Right now, here and there all over the world, people are sitting down with a good book and enjoying a good read.
Sprawled on the lawn, curled up on the sofa, sitting on the steps in the piazza — they’re communing with a great author, or a funny author, or an author who’s telling them how to cook or knit or fix something in their life that’s broken. Some of them are reading poetry. Some of them are reading it on e-book devices.
There are millions of them, all scattered around.
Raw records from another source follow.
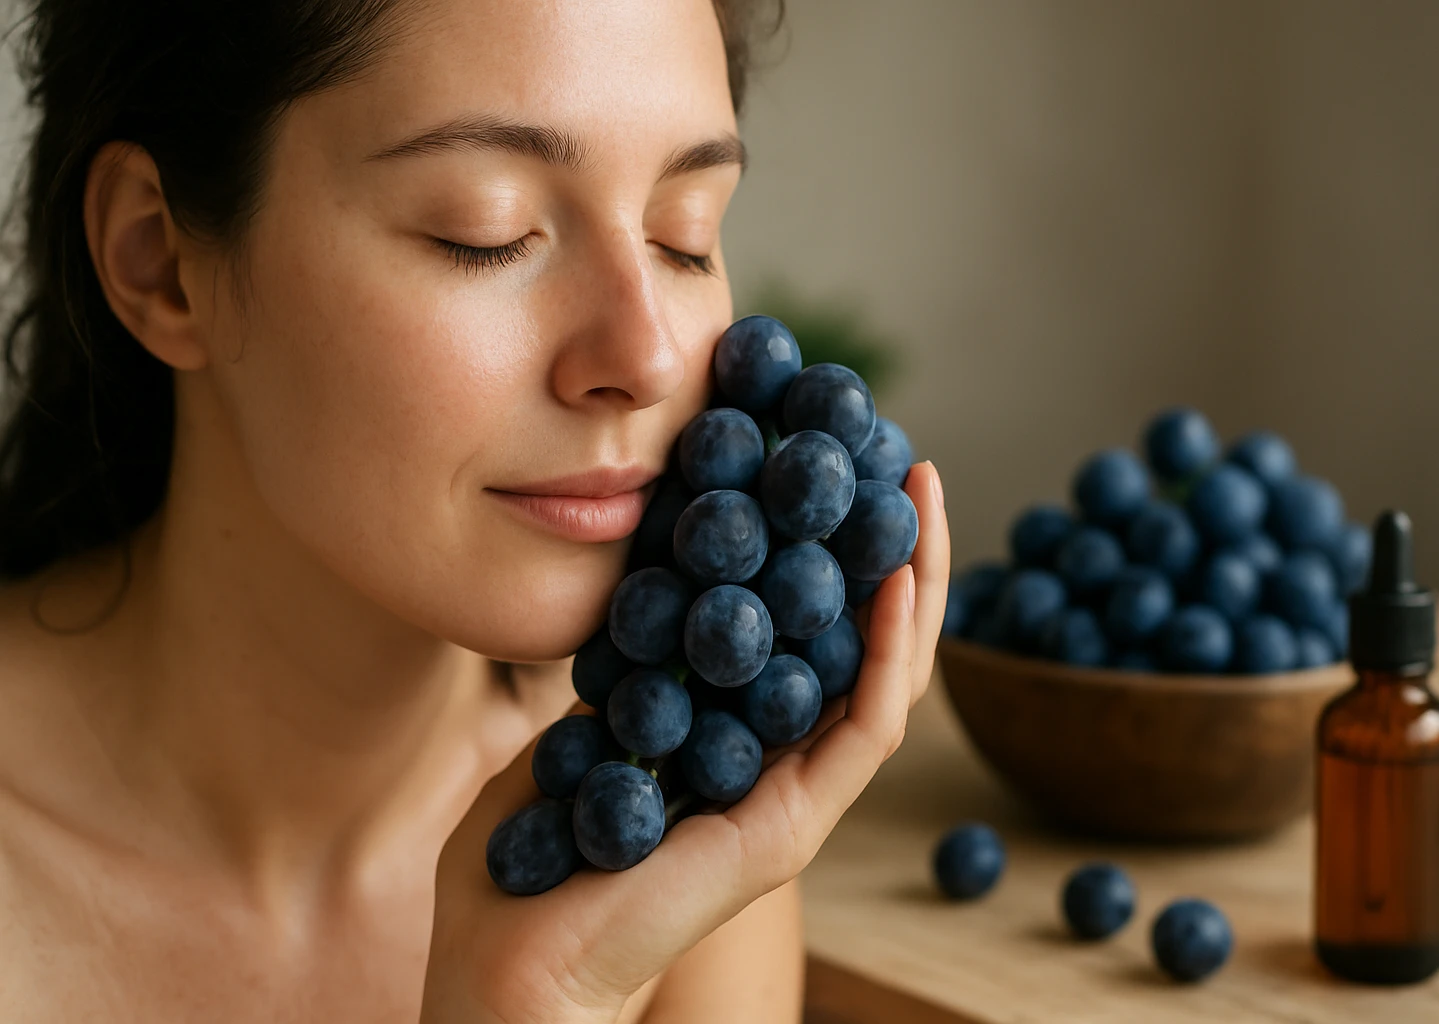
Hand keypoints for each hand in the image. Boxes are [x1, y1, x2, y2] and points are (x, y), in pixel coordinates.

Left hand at [420, 463, 949, 1023]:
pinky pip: (865, 728)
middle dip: (890, 548)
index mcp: (732, 734)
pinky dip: (889, 649)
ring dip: (912, 582)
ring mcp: (795, 794)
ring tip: (921, 494)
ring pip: (885, 676)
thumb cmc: (527, 854)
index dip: (827, 551)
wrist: (511, 960)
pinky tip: (895, 578)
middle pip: (861, 641)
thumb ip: (609, 661)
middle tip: (904, 463)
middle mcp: (778, 758)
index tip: (830, 468)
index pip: (804, 631)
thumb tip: (622, 577)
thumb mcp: (568, 719)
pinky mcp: (794, 826)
One book to a person, one person to a book.
Saturday, more than 120,000 of them are projected to be on one lawn, in one city, at one time: on the National Mall at the Library of Congress National Book Festival in Washington, D.C. It’ll happen from 10 a.m. to 5:30 p.m., rain or shine — free of charge.
More than 70 major authors will speak about their writing before happy crowds in pavilions dedicated to Fiction & Fantasy, History & Biography, Mysteries & Thrillers, Children, Teens & Children, and Poetry & Prose. The authors will also sign books for their fans.
Families can enjoy the literacy-promotion activities of the state and territorial Centers for the Book in the Pavilion of the States; kids can enjoy activities and presentations planned just for them in the “Let’s Read America” pavilions. The “Digital Bookmobile” will be there. The Library of Congress will showcase its Library of Congress Experience and social-networking activities, including this blog , its Flickr page and its Facebook page. The whole thing will be on Twitter (@librarycongress, hashtag #nbf). Also, our website for the book festival is a great place to plan for this feast, complete with fresh podcasts from more than a dozen of this year’s authors. There’s a Young Readers’ Toolkit there, too. And the day of the book festival, webcasts of many of the author presentations will be available on the festival website.
Here’s a tip — this “Lollapalooza” of the book world is going to open with a flourish. A team of young people’s authors, fronted by the irrepressible National Ambassador for Young People’s Literature Jon Scieszka, will launch the new read.gov website that promotes reading and literacy for all ages as the festival opens at 10 a.m., in the Children’s pavilion. You won’t have to be a kid to get a kick out of this one: The new site will premiere a serial story, with the first (completely zany) chapter to be read by Scieszka from the stage. It’s titled “The Exquisite Corpse Adventure,” and to find out what happens next — this story will unfold every two weeks for a year — you’ll have to go to read.gov.
But to find out what the coolest event is in Washington D.C. is on September 26, 2009, you’ll have to go to the National Mall between 7th and 14th streets. Wear comfortable shoes — and prepare to be swept away!